(Raw records)
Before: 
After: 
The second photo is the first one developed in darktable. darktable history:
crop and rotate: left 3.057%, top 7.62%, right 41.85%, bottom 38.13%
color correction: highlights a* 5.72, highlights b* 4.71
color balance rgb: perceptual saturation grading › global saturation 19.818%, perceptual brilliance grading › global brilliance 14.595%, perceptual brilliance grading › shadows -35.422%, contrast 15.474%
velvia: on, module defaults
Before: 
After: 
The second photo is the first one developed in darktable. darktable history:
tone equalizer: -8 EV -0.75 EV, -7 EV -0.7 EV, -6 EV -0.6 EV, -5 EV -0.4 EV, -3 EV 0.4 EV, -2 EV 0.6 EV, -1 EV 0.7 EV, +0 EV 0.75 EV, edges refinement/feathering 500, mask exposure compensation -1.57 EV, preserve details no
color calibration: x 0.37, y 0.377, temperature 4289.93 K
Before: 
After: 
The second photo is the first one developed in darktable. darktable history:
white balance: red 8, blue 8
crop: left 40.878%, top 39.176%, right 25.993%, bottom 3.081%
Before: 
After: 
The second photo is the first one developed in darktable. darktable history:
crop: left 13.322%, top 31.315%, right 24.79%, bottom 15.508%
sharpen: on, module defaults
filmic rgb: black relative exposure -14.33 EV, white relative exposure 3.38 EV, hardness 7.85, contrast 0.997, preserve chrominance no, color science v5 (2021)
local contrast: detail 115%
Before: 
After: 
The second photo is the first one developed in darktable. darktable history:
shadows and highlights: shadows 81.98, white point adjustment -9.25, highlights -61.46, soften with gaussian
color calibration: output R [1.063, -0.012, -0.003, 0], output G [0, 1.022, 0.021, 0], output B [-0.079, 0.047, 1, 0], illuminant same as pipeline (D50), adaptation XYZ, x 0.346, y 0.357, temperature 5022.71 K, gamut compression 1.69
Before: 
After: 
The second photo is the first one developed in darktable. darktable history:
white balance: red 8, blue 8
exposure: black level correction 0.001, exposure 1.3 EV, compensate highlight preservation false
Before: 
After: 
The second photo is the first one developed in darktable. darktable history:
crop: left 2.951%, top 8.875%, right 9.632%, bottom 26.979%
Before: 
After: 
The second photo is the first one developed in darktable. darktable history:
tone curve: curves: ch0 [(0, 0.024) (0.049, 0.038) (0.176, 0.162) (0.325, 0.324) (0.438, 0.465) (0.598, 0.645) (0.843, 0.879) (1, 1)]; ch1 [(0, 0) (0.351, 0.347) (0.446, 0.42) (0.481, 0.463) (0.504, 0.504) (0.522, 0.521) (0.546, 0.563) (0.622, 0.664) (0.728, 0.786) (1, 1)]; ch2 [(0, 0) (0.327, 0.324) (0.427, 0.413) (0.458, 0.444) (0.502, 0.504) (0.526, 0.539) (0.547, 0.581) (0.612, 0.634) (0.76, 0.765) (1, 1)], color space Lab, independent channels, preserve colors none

(Task requirements) Reproduce every one of the lines above word for word, with nothing changed or left out.

(Complete answer)
Before: 
After: 
The second photo is the first one developed in darktable. darktable history:
crop and rotate: left 3.057%, top 7.62%, right 41.85%, bottom 38.13%
color correction: highlights a* 5.72, highlights b* 4.71
color balance rgb: perceptual saturation grading › global saturation 19.818%, perceptual brilliance grading › global brilliance 14.595%, perceptual brilliance grading › shadows -35.422%, contrast 15.474%
velvia: on, module defaults
Before: 
After: 
The second photo is the first one developed in darktable. darktable history:
tone equalizer: -8 EV -0.75 EV, -7 EV -0.7 EV, -6 EV -0.6 EV, -5 EV -0.4 EV, -3 EV 0.4 EV, -2 EV 0.6 EV, -1 EV 0.7 EV, +0 EV 0.75 EV, edges refinement/feathering 500, mask exposure compensation -1.57 EV, preserve details no
color calibration: x 0.37, y 0.377, temperature 4289.93 K
Before: 
After: 
The second photo is the first one developed in darktable. darktable history:
white balance: red 8, blue 8
crop: left 40.878%, top 39.176%, right 25.993%, bottom 3.081%
Before: 
After: 
The second photo is the first one developed in darktable. darktable history:
crop: left 13.322%, top 31.315%, right 24.79%, bottom 15.508%
sharpen: on, module defaults
filmic rgb: black relative exposure -14.33 EV, white relative exposure 3.38 EV, hardness 7.85, contrast 0.997, preserve chrominance no, color science v5 (2021)
local contrast: detail 115%
Before: 
After: 
The second photo is the first one developed in darktable. darktable history:
shadows and highlights: shadows 81.98, white point adjustment -9.25, highlights -61.46, soften with gaussian
color calibration: output R [1.063, -0.012, -0.003, 0], output G [0, 1.022, 0.021, 0], output B [-0.079, 0.047, 1, 0], illuminant same as pipeline (D50), adaptation XYZ, x 0.346, y 0.357, temperature 5022.71 K, gamut compression 1.69
Before: 
After: 
The second photo is the first one developed in darktable. darktable history:
white balance: red 8, blue 8
exposure: black level correction 0.001, exposure 1.3 EV, compensate highlight preservation false
Before: 
After: 
The second photo is the first one developed in darktable. darktable history:
crop: left 2.951%, top 8.875%, right 9.632%, bottom 26.979%
Before: 
After: 
The second photo is the first one developed in darktable. darktable history:
tone curve: curves: ch0 [(0, 0.024) (0.049, 0.038) (0.176, 0.162) (0.325, 0.324) (0.438, 0.465) (0.598, 0.645) (0.843, 0.879) (1, 1)]; ch1 [(0, 0) (0.351, 0.347) (0.446, 0.42) (0.481, 0.463) (0.504, 0.504) (0.522, 0.521) (0.546, 0.563) (0.622, 0.664) (0.728, 0.786) (1, 1)]; ch2 [(0, 0) (0.327, 0.324) (0.427, 0.413) (0.458, 0.444) (0.502, 0.504) (0.526, 0.539) (0.547, 0.581) (0.612, 0.634) (0.76, 0.765) (1, 1)], color space Lab, independent channels, preserve colors none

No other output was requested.